Further, if you were really committed to encoding Farsi in tactile dots, you would encode initial, medial, and terminal forms. But you subconsciously recognized that Braille characters are unconnected, hence that would be pointless. So much of this project is.
You have an experimental project. It is worthy in and of itself as an experiment. It isn’t a solution to anything, least of all a set of problems you barely understand.
The claim I am most skeptical of is that their systems is significantly easier to learn than Braille. I don't think that similarity to latin characters is going to be a major advantage to learning a tactile alphabet — after all, there are only ~40 symbols to learn which isn't a difficult feat.
Much more difficult is learning to read using an entirely different modality (touch vs. visual) and the fact that a given pattern might be easy to discern visually does not necessarily translate into be easy to process tactilely.
I think a major reason that the Moon Alphabet (which is only slightly less old than Braille) hasn't caught on is precisely for this reason -- dots are probably the simplest form to learn to process tactilely, whereas I suspect more complex shapes require considerably more effort.
I would suggest, therefore, that you're really putting the cart before the horse here — if you feel that traditional Braille is not adequate, then a fairly major research programme would be required to confirm this and to identify strategies which might be preferable. Proposing an alternative to Braille should be the absolute last step in this process. The focus really should be on determining which sorts of tactile patterns are easiest to recognize, both individually and in running text.
André
And if all of these are all lies, maybe you're right.
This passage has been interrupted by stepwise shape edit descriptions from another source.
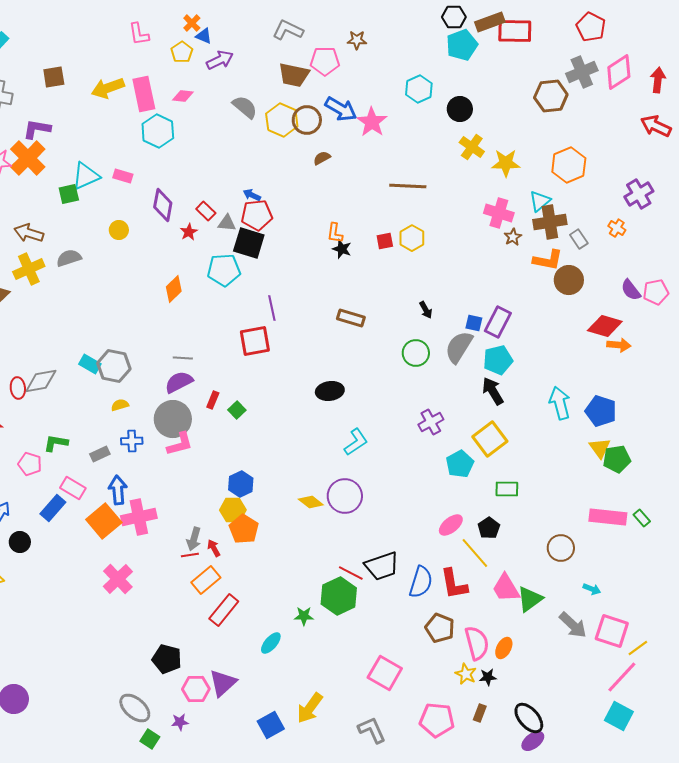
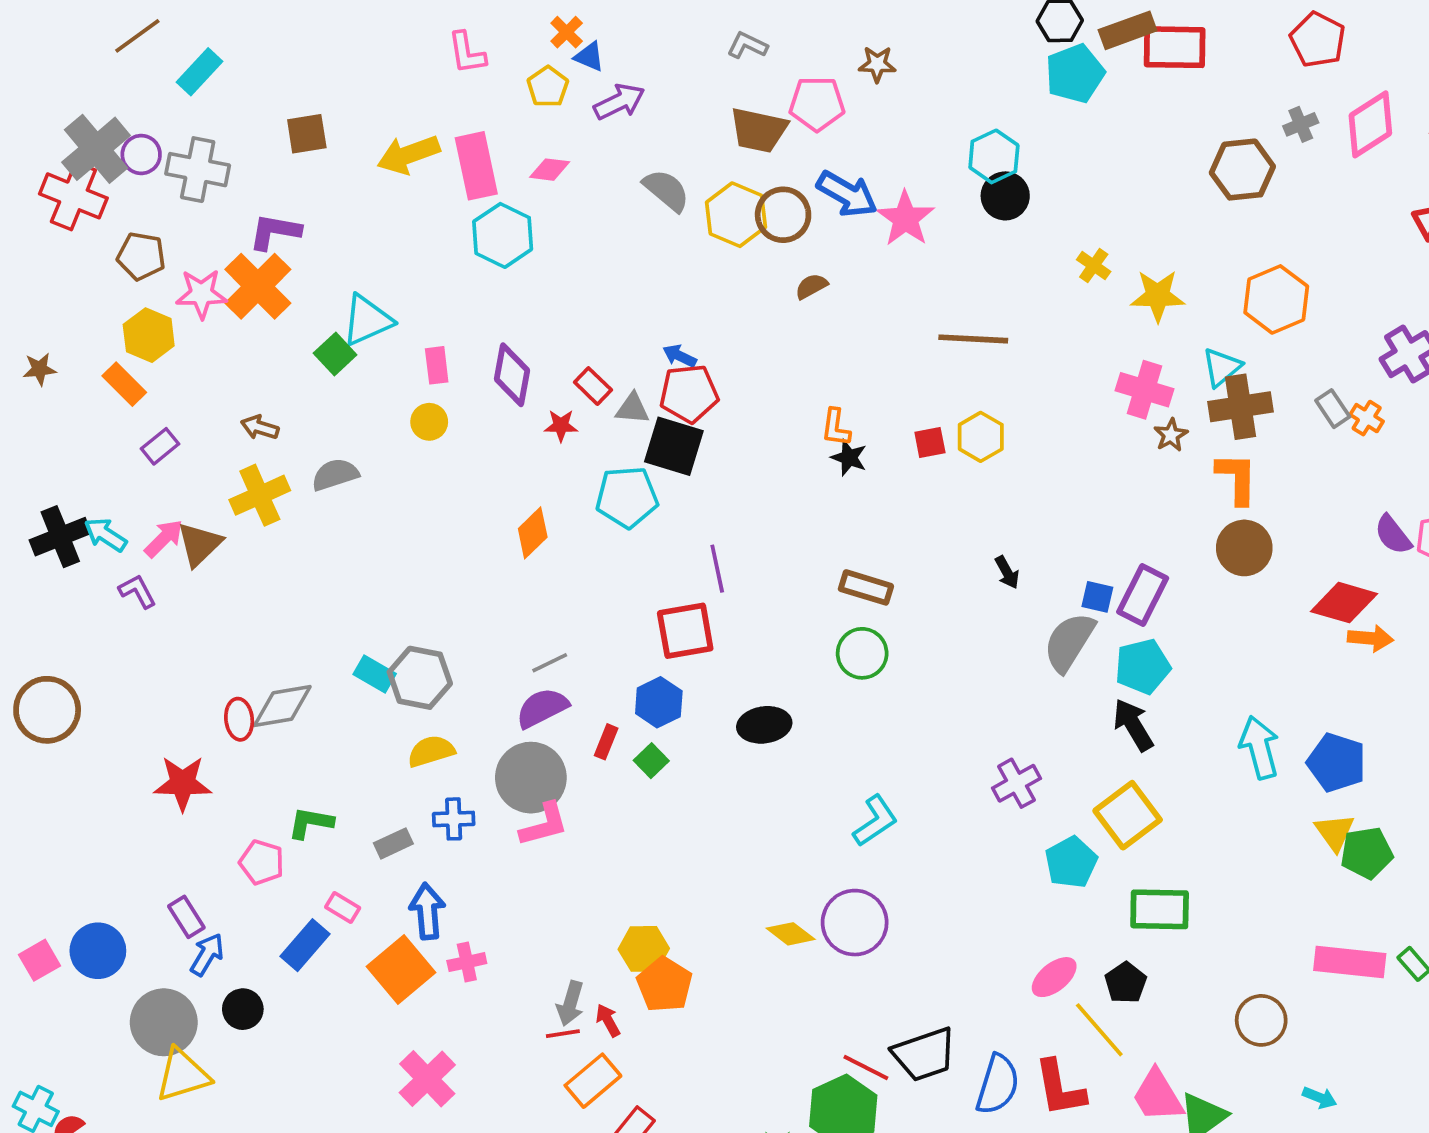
gray L-shape: (288, 30) -> (747, 45), size x0.7
gray cross: (582, 72) -> (1301, 124), size x0.6
black circle: (460, 109) -> (1005, 196), moved
yellow cross: (472, 147) -> (1094, 266), size x0.7
pink rectangle: (123, 176) -> (437, 365), moved, turned 66
green square: (69, 194) -> (335, 354), turned -30
red star: (189, 232) -> (561, 426), turned 30
brown arrow: (29, 233) -> (260, 427), size x0.7
gray rectangle: (579, 239) -> (1333, 409), moved
orange L-shape: (548, 260) -> (1237, 478), turned -100
brown circle: (569, 280) -> (1244, 548), moved
green circle: (416, 353) -> (862, 653), moved
gray line: (183, 358) -> (550, 663), turned -30
black ellipse: (330, 391) -> (764, 725), moved
yellow semicircle: (120, 405) -> (431, 751), size x1.4
blue hexagon: (241, 484) -> (659, 702), moved
pink rectangle: (73, 488) -> (343, 907), size x0.7
green rectangle: (507, 489) -> (1160, 909), size x1.4
pink cross: (139, 517) -> (467, 962), size x0.6

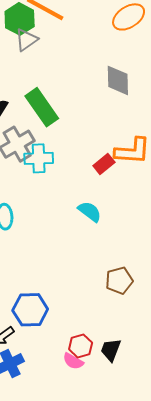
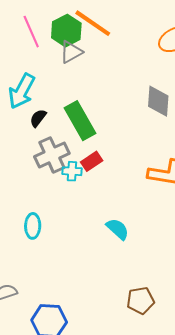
cyan cross: (39, 158) -> (72, 171), size x0.7
red rectangle: (104, 164) -> (92, 161), moved

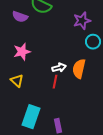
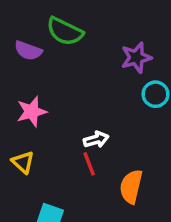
orange semicircle: (79, 69) -> (131, 187), moved
red line: (55, 82) -> (89, 164), turned -32

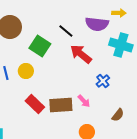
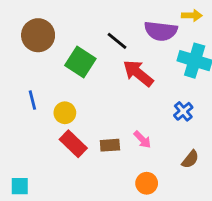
yellow circle: (26, 71) -> (65, 113), moved
blue cross: (103, 81) -> (183, 111), moved
brown rectangle: (61, 105) -> (110, 145), size x0.6

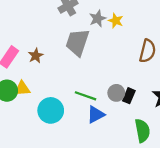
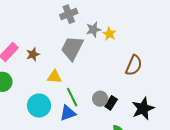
yellow triangle: (22, 89) -> (55, 77), moved
green line: (86, 96) -> (72, 97), turned 36
blue triangle: (96, 115) -> (68, 113), moved

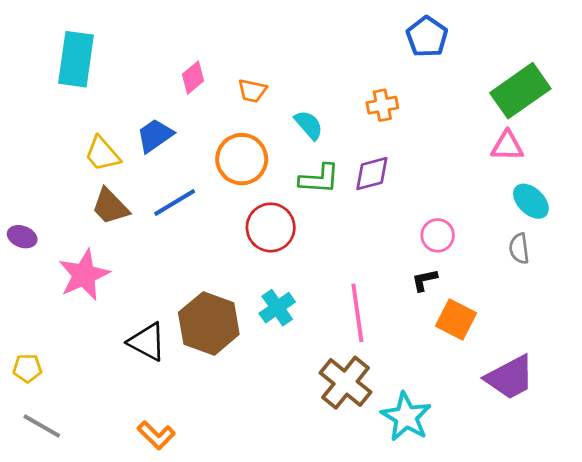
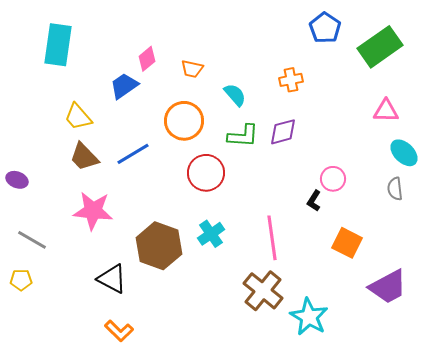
green rectangle: (520, 91) -> (380, 47), moved
blue trapezoid: (155, 135) -> (124, 86), moved
pink star: (84, 275) -> (93, 211), moved, turned 30
black L-shape: (424, 280) -> (314, 201), moved, turned -45
black triangle: (147, 342) -> (112, 279), moved
gray line: (42, 426) -> (32, 240), moved

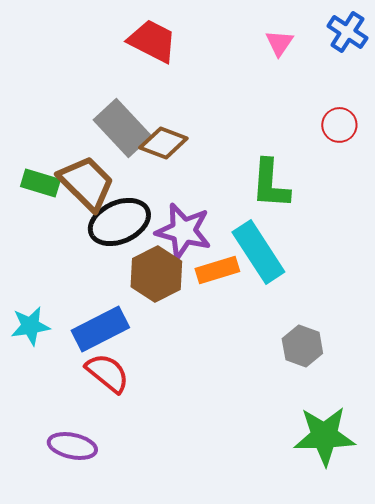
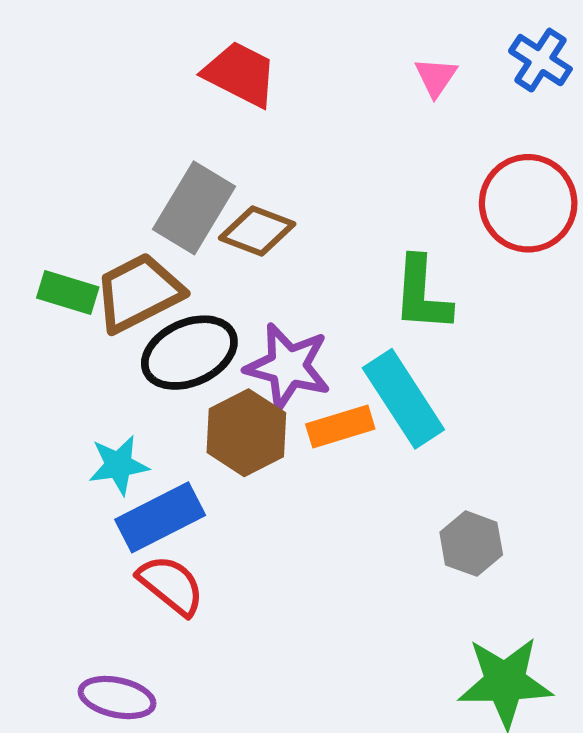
red circle: (339, 125) -> (528, 203), size x1.8
gray rectangle: (122, 128) -> (194, 208), turned 74
brown trapezoid: (86, 183) -> (139, 293), turned -72
cyan star: (30, 326) -> (119, 465), moved

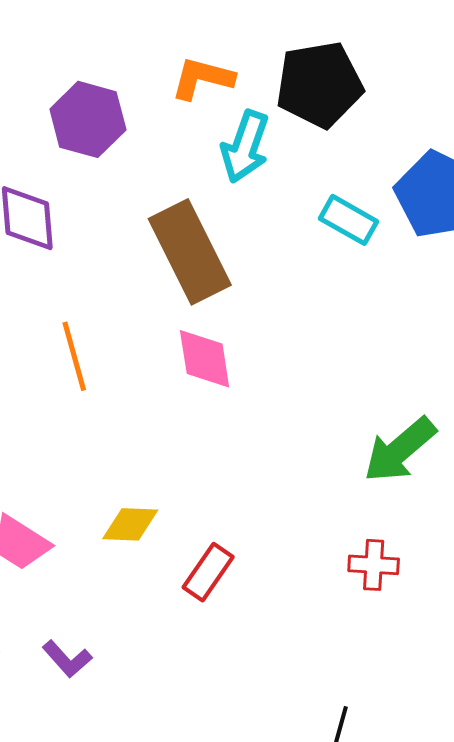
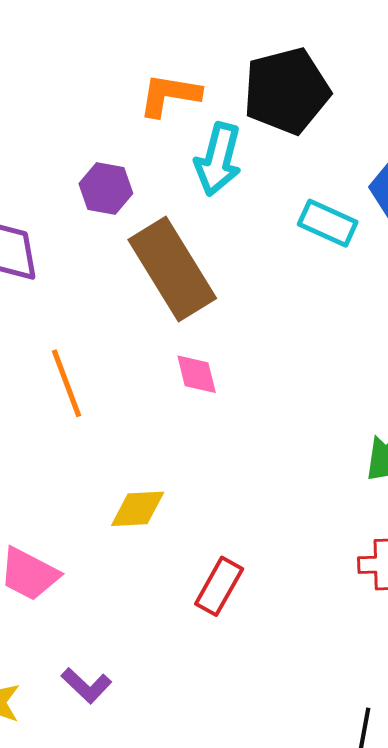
purple hexagon: (88, 119) -> (106, 189), moved, size x0.7
pink diamond: (205, 359) -> (197, 374), size x0.7
yellow diamond: (130, 524) -> (138, 509), moved

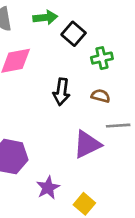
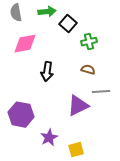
black arrow: (61, 92) -> (47, 72), moved
yellow square: (84, 204) -> (76, 150), turned 35

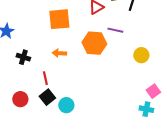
But about braille and dots being the simple solution, I wrote that only 10% of blind people could read braille, how come it is that simple that the rates are this low?
From this detailed post about Elia: https://www.fastcodesign.com/90136975/the-complicated-quest-to-redesign-braille
With respect to the fact that Braille has a low readership, that doesn't necessarily indicate anything about the difficulty in learning Braille (and if it did, even fewer people know the Moon alphabet which is based on principles similar to Elia). This may simply indicate a lack of available educational opportunities for many people with visual impairments.
André
I think the reason for "a lack of available educational opportunities" is in fact braille being a hard learning script. If it was a simple or logical one, you could easily train new teachers and also educate more blind people. Imagine it didn't take weeks to learn braille, it didn't need software/hardware or reverse writing system,...
In any case, I agree wholeheartedly with André. It is not that we think there’s anything wrong with Elia; we just have a high standard of evidence. Strong claims are being made, and they need strong evidence. I won’t be surprised if the evidence does materialize, it certainly sounds as if it exists. But I do want to see it.
But I bet if only 10% or less of Iranians (or Afghans and Tajiks) could read or write Persian script, we certainly would do something about that, wouldn't we?
Elia is very new to me too, but I thought it has a good concept. I hope it can be used some day and even if it never will, it could be a step to remind us all that maybe sometimes there are more important things in the design community worth trying. Maybe not Moon, not Elia, but someday something rise up and can fix the horrible usage rate of braille.